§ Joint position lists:
╭──
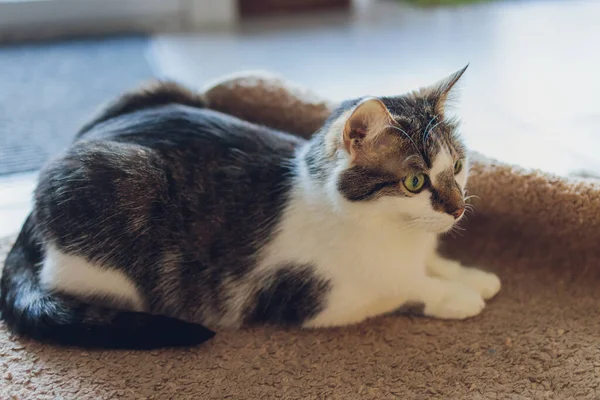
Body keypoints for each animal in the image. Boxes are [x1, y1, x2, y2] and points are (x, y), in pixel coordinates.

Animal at [0, 65, 500, 346]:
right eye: (415, 181)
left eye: (457, 166)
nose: (457, 209)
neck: (391, 232)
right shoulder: (320, 298)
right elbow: (401, 288)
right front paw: (456, 296)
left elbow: (434, 265)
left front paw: (473, 276)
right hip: (112, 206)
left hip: (162, 89)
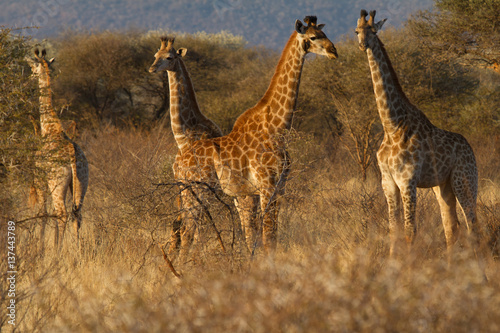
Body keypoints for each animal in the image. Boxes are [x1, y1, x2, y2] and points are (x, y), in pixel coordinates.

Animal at [25, 48, 89, 248]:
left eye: (32, 69)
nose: (29, 79)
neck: (49, 127)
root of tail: (72, 156)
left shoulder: (40, 179)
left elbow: (43, 213)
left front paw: (40, 248)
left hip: (56, 181)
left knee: (62, 214)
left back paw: (59, 251)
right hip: (82, 181)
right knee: (77, 213)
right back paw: (78, 250)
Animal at [173, 15, 340, 256]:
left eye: (324, 33)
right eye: (313, 37)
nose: (334, 50)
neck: (277, 127)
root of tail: (177, 161)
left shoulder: (279, 186)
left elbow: (270, 236)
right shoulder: (266, 184)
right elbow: (267, 237)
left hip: (188, 190)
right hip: (195, 189)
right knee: (187, 231)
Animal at [356, 9, 480, 254]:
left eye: (374, 31)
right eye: (357, 31)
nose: (363, 44)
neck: (392, 126)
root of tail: (470, 149)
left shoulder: (407, 180)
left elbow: (410, 232)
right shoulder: (388, 181)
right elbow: (394, 231)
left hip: (464, 180)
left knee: (472, 225)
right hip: (443, 187)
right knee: (452, 228)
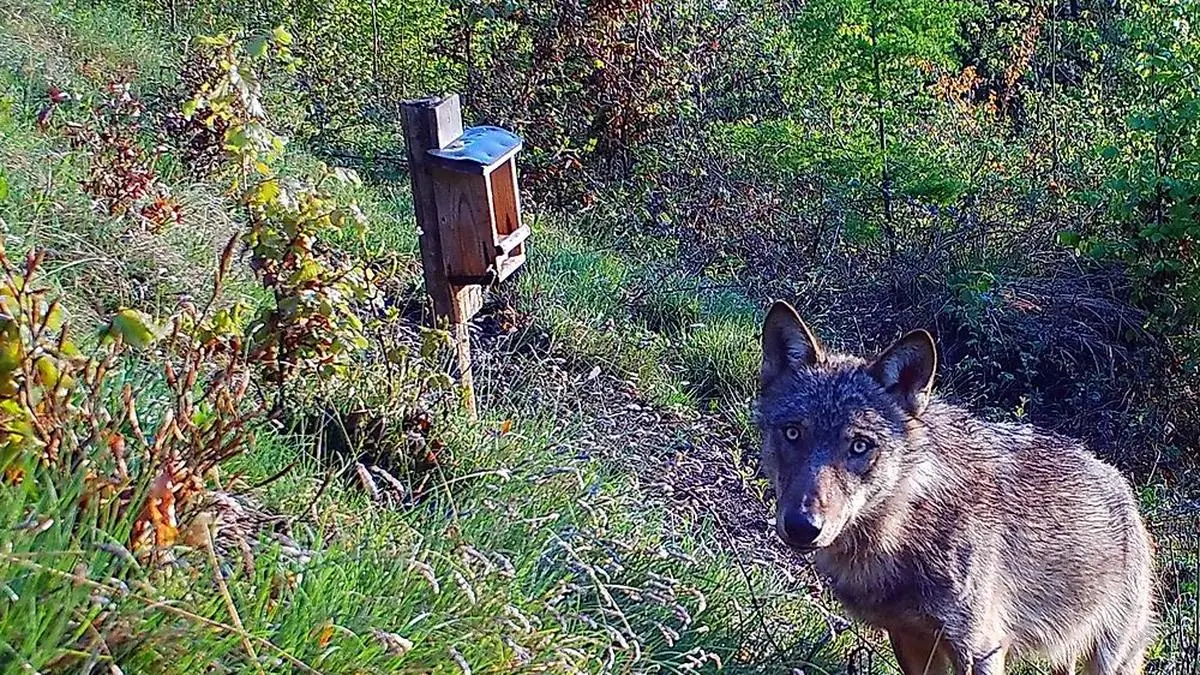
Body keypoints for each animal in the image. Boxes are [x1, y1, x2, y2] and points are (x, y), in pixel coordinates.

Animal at [754, 300, 1155, 675]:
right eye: (793, 433)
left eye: (859, 446)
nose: (803, 527)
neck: (906, 526)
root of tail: (1122, 485)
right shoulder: (910, 640)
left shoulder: (981, 648)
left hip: (1112, 657)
╰──
§ Work instruction: Retype only the stretch of lines above starting at the one with "left eye: (324, 33)" and stopping at the one with "left elbow: (410, 232)", exactly as written, with both kept.

§ Output of the task:
left eye: (324, 33)
right eye: (313, 37)
nose: (334, 50)
neck: (277, 127)
root of tail: (177, 161)
left shoulder: (279, 186)
left elbow: (270, 236)
right shoulder: (266, 184)
right elbow: (267, 237)
left hip: (188, 190)
right hip: (195, 189)
right knee: (187, 231)
Animal at [356, 9, 480, 254]:
left eye: (374, 31)
right eye: (357, 31)
nose: (363, 44)
neck: (392, 126)
root of tail: (470, 149)
left shoulder: (407, 180)
left elbow: (410, 232)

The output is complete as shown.